Dans sa réponse du 20 novembre 2017, la municipalité
a conclu au rejet du recours. Elle a souligné l'absence de bonne foi des
recourants, qui avaient été dûment avertis, dans le permis de construire
délivré le 18 janvier 1983, que le rez inférieur était inhabitable, et qui avaient
tardé à déposer une demande de permis de construire puis une demande de
régularisation. Elle a en outre souligné que la modification du règlement
communal n'ayant pas encore été approuvée par le Département cantonal compétent
et n'étant par conséquent pas encore en vigueur, l'actuel RCAT s'appliquait, et
par conséquent l'art. 3.1 RCAT selon lequel, dans la zone du bourg, dans les
bâtiments ou groupes de bâtiments nouveaux, une partie, environ 50%, de la
surface du rez-de-chaussée devait être affectée à une autre destination que
l'habitation. S'agissant de la façon de calculer le CUS dans le nouveau
règlement, la municipalité a fait valoir que celui-ci ne faisait que préciser
la définition de l'indice d'utilisation du sol, mais ne modifiait pas la
méthode de calcul, et que de toute façon, l'actuel règlement s'appliquait. En
l'espèce, dès lors que, par la création d'une baie vitrée et d'une
porte-fenêtre, les travaux avaient permis de rendre habitable le rez inférieur,
ils contrevenaient aux art. 5.9 RCAT (qui prévoit un CUS de 0,50 dans
la zone du bourg) et 27 RLATC (qui prévoit une hauteur sous le plafond d'au
moins 2 m 40). Par ailleurs, l'ordre de démolition ne portant que sur la suppression
des ouvertures créées au rez inférieur, l'ordre de remise en état était
proportionné.
I.
a) Le 23 août 2018, le tribunal a tenu une audience avec inspection
locale.
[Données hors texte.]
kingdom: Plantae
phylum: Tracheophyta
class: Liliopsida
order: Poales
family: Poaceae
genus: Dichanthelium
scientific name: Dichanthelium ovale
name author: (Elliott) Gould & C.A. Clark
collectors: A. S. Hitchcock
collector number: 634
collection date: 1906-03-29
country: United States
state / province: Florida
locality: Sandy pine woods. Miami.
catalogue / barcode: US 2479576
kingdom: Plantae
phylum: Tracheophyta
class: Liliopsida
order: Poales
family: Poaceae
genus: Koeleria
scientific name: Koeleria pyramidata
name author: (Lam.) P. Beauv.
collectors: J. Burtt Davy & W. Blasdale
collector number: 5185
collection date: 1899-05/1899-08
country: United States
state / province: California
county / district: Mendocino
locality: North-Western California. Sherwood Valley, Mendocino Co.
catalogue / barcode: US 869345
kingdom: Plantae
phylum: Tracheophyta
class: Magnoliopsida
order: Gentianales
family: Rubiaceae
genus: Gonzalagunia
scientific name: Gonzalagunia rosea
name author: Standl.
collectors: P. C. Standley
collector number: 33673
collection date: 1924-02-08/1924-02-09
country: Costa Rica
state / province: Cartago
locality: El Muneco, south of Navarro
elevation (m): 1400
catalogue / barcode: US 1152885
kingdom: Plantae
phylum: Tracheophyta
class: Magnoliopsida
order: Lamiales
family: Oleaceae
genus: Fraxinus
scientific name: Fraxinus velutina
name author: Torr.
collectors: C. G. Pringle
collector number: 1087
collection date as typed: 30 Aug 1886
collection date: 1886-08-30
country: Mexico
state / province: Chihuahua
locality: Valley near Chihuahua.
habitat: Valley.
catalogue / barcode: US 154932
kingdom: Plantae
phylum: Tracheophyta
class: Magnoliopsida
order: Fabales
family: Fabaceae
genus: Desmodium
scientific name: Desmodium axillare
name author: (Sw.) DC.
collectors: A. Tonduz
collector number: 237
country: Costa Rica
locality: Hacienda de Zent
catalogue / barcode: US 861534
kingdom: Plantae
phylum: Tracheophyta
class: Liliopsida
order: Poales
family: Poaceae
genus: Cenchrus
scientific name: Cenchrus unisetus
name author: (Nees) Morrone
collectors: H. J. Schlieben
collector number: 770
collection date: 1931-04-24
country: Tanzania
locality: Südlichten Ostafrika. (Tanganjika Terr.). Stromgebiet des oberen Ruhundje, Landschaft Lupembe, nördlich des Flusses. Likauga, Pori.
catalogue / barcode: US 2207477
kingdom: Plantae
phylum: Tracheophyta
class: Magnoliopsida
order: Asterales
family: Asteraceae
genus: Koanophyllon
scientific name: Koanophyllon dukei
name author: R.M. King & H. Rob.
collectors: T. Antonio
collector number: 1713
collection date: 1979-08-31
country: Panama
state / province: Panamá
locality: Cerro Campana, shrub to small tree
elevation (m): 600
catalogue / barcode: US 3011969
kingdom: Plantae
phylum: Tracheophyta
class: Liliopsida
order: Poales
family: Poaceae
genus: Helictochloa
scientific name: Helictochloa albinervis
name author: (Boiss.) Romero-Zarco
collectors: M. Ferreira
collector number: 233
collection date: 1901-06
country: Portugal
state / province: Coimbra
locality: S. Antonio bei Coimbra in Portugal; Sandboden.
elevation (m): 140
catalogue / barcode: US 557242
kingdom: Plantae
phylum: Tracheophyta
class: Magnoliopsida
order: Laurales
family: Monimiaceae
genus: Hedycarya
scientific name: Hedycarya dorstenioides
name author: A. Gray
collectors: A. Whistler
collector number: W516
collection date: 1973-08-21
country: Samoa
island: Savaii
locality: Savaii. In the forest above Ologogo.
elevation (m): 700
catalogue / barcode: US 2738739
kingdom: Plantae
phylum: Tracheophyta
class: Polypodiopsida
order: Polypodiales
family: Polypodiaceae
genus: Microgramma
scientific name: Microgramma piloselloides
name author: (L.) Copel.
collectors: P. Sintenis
Etaient présents: pour les recourants: le recourant A.________,
accompagné de C.________, architecte, et assisté de l'avocat Denys Gilliéron,
lequel a produit une procuration de la recourante B.________ en faveur de son
frère A.________; pour la municipalité: Robert Middleton, syndic, Rodrigue
Arbey, municipal responsable du service des constructions, et Raphaël Bourquin,
technicien communal, assistés de l'avocat Benoît Bovay.
b) En sus des déclarations des parties et des
constatations faites lors de l'inspection locale qui a suivi, dont le contenu
est relaté ci-dessus (lettre C), il ressort du procès-verbal de l'audience ce
qui suit:
"Par décision du 16 juin 2017, la municipalité a refusé
de délivrer le permis de construire. A.________ explique qu'il n'a pas
interjeté recours contre cette décision car il n'a pas réalisé les conséquences
qu'elle entraînerait.
Par sa décision du 8 août 2017, la municipalité exige que les
ouvertures que les recourants ont effectuées au rez inférieur soient obstruées.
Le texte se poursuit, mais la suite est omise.